**GIVEN PROBLEM**
Reproduce the China property market update below in full, word for word.

Monthly update on Asia & China Market: 3 key questions on China’s property market
In this video, our Senior Emerging Asia Economist Aidan Yao answers the key questions on investors’ mind about the China property market:
- How significant is the property market in Chinese economy?
- Why is the China government so determined with the policy curb this time?
- Will the housing market shock destabilize the macro system?
Hello, welcome to our monthly video series. My name is Aidan Yao. I’m the senior emerging Asia economist at AXA Investment Managers.
A sudden collapse of the housing market has added to a long list of struggles facing the Chinese economy since 2021. There are many questions in investors’ minds about the significance of the property market in Chinese economy, why is Beijing so determined with the policy curb this time, and will the housing market shock destabilize the macro system.
We have just published a thematic report on China’s property market that tries to address some of these questions.
First, we do find that the real estate sector in China is indeed ‘too big to fail’. After accounting the upstream and downstream exposures, we estimate the whole sector can amount to about one quarter of the Chinese economy. On top of that, its connections with the banking system, government finances and household wealth can indeed make the entire system vulnerable to a disorderly market correction.

**SUPPLIED RECORDS**
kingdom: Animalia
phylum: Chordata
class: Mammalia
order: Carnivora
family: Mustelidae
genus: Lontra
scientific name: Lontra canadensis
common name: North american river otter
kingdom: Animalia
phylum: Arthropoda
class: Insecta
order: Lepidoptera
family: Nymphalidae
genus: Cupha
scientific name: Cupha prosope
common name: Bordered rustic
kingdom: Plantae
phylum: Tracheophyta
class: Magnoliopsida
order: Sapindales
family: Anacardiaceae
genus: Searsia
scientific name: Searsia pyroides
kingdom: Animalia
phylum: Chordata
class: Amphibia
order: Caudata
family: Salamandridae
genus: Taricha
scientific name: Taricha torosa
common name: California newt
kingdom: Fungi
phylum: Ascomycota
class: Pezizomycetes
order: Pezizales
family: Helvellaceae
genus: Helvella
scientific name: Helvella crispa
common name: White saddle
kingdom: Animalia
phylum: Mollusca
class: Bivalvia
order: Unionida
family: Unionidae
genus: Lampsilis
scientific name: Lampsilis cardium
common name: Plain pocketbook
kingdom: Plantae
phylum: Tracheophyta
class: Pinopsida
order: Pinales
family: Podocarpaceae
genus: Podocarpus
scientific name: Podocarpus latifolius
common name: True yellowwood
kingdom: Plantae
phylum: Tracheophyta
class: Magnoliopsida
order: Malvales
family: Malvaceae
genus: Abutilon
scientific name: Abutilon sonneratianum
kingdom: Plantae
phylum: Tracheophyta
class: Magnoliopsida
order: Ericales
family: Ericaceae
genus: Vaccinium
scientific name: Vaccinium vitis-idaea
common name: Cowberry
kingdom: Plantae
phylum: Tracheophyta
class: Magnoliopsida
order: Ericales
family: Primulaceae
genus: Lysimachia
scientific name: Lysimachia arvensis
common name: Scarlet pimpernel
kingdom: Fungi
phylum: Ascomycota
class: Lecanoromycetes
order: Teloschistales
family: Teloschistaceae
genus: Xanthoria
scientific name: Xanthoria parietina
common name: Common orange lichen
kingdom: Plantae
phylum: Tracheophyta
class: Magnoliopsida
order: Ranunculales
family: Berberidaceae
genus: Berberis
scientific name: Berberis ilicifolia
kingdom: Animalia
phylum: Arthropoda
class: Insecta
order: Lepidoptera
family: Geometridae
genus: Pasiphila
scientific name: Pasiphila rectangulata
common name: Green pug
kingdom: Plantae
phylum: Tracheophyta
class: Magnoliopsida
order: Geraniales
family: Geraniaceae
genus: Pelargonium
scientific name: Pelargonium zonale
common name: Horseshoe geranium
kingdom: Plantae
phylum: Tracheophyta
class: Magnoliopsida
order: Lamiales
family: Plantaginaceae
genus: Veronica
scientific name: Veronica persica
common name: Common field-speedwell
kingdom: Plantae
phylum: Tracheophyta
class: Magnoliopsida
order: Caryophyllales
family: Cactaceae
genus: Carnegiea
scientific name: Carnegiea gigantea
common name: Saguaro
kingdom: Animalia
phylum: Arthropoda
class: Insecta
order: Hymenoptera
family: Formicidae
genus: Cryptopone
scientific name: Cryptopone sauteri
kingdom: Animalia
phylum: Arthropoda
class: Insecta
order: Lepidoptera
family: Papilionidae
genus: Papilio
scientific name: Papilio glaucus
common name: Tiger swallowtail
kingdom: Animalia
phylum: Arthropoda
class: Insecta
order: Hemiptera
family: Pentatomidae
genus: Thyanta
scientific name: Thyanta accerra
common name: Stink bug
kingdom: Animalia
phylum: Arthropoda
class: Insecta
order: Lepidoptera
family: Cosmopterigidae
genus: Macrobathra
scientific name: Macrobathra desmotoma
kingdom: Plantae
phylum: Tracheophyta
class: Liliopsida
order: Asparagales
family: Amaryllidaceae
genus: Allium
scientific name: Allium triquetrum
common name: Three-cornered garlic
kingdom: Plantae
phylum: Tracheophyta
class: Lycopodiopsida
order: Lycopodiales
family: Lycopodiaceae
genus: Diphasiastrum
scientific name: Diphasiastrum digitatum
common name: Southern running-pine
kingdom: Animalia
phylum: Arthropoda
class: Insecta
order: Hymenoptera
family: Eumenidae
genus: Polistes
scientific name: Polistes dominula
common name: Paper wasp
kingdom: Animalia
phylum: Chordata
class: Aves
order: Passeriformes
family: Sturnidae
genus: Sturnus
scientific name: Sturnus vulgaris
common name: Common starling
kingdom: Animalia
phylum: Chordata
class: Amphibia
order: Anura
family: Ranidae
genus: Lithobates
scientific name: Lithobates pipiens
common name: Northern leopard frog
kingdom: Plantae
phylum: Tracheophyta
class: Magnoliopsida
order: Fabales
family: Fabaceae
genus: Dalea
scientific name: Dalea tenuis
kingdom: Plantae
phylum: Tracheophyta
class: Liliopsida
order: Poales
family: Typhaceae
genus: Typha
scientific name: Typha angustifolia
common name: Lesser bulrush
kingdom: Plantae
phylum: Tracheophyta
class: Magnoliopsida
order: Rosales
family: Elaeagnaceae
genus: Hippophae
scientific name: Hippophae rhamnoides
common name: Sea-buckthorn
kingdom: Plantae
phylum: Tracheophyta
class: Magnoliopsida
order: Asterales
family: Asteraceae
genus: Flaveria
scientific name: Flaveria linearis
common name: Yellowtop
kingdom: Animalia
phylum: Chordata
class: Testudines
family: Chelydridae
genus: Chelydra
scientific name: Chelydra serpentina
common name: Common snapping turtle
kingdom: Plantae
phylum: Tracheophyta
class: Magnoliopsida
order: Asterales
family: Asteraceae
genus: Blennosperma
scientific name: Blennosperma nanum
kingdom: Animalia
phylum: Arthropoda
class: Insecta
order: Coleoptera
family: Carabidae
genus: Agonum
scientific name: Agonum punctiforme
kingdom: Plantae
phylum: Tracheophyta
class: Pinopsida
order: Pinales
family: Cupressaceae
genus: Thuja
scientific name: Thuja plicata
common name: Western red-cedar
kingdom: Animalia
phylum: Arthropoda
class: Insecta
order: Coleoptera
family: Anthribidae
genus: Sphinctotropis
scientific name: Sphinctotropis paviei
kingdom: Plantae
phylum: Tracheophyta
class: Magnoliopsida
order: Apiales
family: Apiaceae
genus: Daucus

**TASK RESPONSE**
Monthly update on Asia & China Market: 3 key questions on China’s property market
In this video, our Senior Emerging Asia Economist Aidan Yao answers the key questions on investors’ mind about the China property market:
- How significant is the property market in Chinese economy?
- Why is the China government so determined with the policy curb this time?
- Will the housing market shock destabilize the macro system?
Hello, welcome to our monthly video series. My name is Aidan Yao. I’m the senior emerging Asia economist at AXA Investment Managers.
A sudden collapse of the housing market has added to a long list of struggles facing the Chinese economy since 2021. There are many questions in investors’ minds about the significance of the property market in Chinese economy, why is Beijing so determined with the policy curb this time, and will the housing market shock destabilize the macro system.
We have just published a thematic report on China’s property market that tries to address some of these questions.
First, we do find that the real estate sector in China is indeed ‘too big to fail’. After accounting the upstream and downstream exposures, we estimate the whole sector can amount to about one quarter of the Chinese economy. On top of that, its connections with the banking system, government finances and household wealth can indeed make the entire system vulnerable to a disorderly market correction.